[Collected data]

"""

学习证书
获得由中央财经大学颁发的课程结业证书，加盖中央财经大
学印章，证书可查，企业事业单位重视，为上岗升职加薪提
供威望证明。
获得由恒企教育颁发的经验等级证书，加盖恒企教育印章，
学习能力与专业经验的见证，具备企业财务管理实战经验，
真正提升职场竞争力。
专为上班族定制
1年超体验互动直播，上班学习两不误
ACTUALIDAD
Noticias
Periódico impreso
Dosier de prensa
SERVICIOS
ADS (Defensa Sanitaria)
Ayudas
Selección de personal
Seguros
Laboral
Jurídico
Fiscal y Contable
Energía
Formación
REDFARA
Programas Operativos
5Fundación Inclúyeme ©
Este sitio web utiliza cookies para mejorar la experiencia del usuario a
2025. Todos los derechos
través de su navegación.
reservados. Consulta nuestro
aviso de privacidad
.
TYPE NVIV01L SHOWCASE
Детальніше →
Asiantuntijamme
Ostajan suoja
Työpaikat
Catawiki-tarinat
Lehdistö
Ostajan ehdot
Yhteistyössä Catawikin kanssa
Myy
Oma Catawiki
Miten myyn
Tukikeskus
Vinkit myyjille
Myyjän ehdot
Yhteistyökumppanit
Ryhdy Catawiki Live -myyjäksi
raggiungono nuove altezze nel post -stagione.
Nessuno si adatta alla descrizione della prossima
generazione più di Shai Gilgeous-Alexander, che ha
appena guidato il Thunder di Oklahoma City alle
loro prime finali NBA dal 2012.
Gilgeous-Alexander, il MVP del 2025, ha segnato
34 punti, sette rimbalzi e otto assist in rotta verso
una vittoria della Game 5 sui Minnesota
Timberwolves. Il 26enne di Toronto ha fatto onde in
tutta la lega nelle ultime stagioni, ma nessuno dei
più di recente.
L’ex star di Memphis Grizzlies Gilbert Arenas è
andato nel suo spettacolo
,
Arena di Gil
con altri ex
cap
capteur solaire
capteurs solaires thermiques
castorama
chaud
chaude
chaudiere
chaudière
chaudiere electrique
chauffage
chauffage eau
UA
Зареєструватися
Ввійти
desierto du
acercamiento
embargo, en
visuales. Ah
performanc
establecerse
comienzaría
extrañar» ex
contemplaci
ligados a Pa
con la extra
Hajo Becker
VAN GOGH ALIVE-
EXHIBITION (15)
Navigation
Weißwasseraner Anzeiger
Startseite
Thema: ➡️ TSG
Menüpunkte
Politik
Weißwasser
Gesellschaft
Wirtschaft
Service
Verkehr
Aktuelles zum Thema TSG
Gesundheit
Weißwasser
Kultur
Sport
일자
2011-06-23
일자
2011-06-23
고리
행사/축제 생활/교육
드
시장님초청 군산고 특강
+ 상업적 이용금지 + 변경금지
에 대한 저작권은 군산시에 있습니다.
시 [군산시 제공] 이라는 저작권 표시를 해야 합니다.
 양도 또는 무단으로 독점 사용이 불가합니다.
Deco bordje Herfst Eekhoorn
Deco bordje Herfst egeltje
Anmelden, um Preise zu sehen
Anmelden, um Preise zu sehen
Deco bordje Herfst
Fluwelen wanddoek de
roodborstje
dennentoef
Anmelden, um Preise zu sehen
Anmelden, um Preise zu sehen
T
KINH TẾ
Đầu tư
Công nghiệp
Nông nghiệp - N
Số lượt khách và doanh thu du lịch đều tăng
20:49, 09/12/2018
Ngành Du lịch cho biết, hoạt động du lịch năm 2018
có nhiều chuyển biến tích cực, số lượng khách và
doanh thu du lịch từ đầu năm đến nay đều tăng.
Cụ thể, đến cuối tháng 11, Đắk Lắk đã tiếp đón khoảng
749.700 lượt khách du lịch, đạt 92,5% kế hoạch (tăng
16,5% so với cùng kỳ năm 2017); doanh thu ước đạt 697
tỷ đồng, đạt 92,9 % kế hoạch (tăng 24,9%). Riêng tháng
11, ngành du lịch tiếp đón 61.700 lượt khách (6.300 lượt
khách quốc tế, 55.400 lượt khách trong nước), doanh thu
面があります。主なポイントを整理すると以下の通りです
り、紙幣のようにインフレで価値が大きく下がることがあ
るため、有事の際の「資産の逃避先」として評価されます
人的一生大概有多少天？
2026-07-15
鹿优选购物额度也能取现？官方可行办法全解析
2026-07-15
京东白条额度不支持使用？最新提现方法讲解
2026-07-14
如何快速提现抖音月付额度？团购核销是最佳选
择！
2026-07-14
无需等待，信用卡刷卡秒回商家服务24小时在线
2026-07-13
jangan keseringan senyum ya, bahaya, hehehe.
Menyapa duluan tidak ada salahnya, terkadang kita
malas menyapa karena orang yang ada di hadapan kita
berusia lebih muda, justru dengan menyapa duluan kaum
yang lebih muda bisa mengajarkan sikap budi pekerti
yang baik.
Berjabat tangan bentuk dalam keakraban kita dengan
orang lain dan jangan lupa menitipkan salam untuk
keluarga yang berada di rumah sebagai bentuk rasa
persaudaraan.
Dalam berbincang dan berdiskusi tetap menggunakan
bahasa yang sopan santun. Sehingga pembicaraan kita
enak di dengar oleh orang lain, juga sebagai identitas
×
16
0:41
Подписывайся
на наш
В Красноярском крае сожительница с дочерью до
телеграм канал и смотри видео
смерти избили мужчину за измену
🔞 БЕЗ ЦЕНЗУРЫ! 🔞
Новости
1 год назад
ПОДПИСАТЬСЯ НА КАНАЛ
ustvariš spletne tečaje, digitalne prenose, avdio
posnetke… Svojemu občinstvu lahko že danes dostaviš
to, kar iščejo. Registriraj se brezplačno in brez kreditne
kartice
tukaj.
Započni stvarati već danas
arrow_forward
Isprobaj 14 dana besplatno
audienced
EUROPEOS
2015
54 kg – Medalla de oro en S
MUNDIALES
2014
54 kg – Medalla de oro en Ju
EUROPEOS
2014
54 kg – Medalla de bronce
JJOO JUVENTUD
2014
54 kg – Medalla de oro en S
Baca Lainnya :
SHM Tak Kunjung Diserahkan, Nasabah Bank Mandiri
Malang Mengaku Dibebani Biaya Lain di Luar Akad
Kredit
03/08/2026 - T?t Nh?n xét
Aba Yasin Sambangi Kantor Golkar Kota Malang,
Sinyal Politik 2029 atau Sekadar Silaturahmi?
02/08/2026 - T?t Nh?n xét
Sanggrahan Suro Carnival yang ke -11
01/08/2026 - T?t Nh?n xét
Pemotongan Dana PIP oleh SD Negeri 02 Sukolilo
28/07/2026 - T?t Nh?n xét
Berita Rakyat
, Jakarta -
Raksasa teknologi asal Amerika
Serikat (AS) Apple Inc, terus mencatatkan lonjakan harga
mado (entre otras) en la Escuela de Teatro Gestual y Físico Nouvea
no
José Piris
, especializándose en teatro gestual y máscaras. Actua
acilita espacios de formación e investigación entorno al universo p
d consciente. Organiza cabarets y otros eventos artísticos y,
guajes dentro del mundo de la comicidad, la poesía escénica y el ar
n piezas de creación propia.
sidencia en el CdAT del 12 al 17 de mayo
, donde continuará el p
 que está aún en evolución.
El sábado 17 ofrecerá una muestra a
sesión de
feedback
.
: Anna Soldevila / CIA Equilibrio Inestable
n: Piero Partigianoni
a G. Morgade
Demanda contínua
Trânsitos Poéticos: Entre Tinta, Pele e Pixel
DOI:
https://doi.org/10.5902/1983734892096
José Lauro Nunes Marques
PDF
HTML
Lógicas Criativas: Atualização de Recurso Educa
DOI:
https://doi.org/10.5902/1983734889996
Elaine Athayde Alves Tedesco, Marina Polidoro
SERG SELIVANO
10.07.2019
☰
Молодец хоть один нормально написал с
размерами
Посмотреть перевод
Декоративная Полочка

"""

**Task statement:** Set down the lines above as they stand, starting with the first line and ending with the line that contains "Детальніше →".

**Solution:**
学习证书
获得由中央财经大学颁发的课程结业证书，加盖中央财经大
学印章，证书可查，企业事业单位重视，为上岗升职加薪提
供威望证明。
获得由恒企教育颁发的经验等级证书，加盖恒企教育印章，
学习能力与专业经验的见证，具备企业财务管理实战经验，
真正提升职场竞争力。
专为上班族定制
1年超体验互动直播，上班学习两不误
ACTUALIDAD
Noticias
Periódico impreso
Dosier de prensa
SERVICIOS
ADS (Defensa Sanitaria)
Ayudas
Selección de personal
Seguros
Laboral
Jurídico
Fiscal y Contable
Energía
Formación
REDFARA
Programas Operativos
5Fundación Inclúyeme ©
Este sitio web utiliza cookies para mejorar la experiencia del usuario a
2025. Todos los derechos
través de su navegación.
reservados. Consulta nuestro
aviso de privacidad
.
TYPE NVIV01L SHOWCASE
Детальніше →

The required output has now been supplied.